I’m in the business of a different kind of attention.
My work — as a mindfulness teacher, as a Positive Intelligence® coach, as someone who has spent years learning to notice where my energy actually goes — is fundamentally about this: that attention is trainable. That where we point it shapes not just our mood, but our lives. The more time I spend noticing the beauty of the natural world, the quiet good works of ordinary people, the resilience of living things, the more grateful I am for this life. My sense of meaning deepens in direct proportion to that noticing. Despair gets very little of my time, not because I suppress it, but because I’ve built different muscles.
I want to tell you about some of the people and organizations building those muscles right now, because we don’t hear enough of these stories.
Recently, a room full of people came to my “Composting Your Inner Critic” workshop to do something pretty courageous. Our negativity bias is survival wiring: ancient, automatic, and not our fault. But it isn’t our destiny either. Redirecting attention toward curiosity, empathy, and what’s generative takes real, deliberate effort. The people in that room were doing exactly that. It’s a badass move after a lifetime of letting your survival brain call the shots.
What starts as a private act — choosing curiosity over fear, empathy over autopilot — can become something much larger. The non-profit organization Machik is proof of that.

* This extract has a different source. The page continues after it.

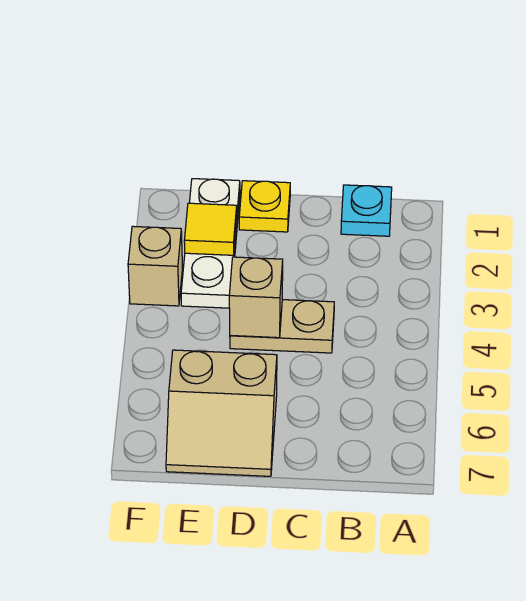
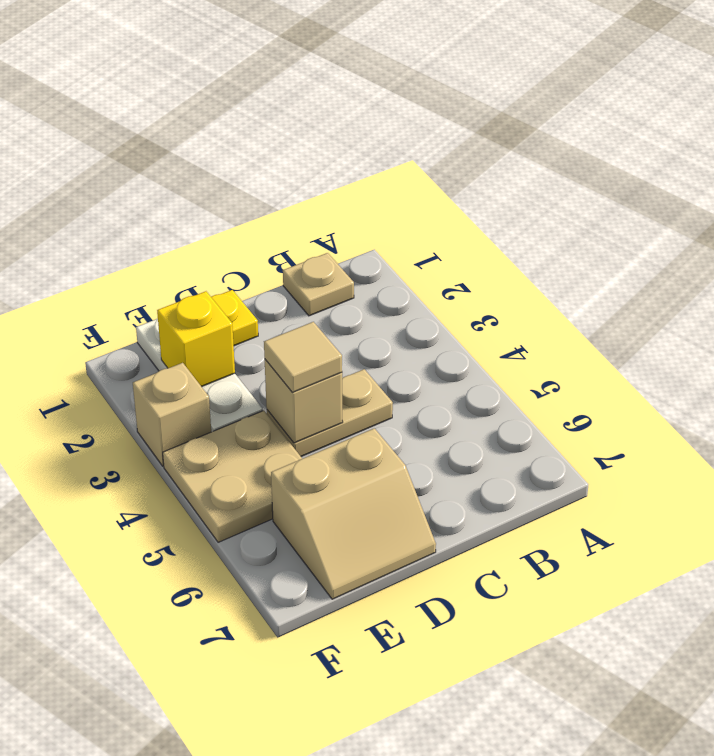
cyan plate B1 level 1 -> tan plate B1 level 1
none -> tan tile D4 level 3
yellow tile E2 level 2 -> yellow brick E2 level 2
none -> tan plate E4:F5 level 1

I have recently had the privilege of becoming friends with the founders of this extraordinary organization, which supports Tibetan communities in ways that are both practical and profound. Machik was founded by a Tibetan refugee family. Their father was once one of the Dalai Lama’s bodyguards. That lineage — of protection, of loyalty, of care for something larger than oneself — runs through everything the organization does.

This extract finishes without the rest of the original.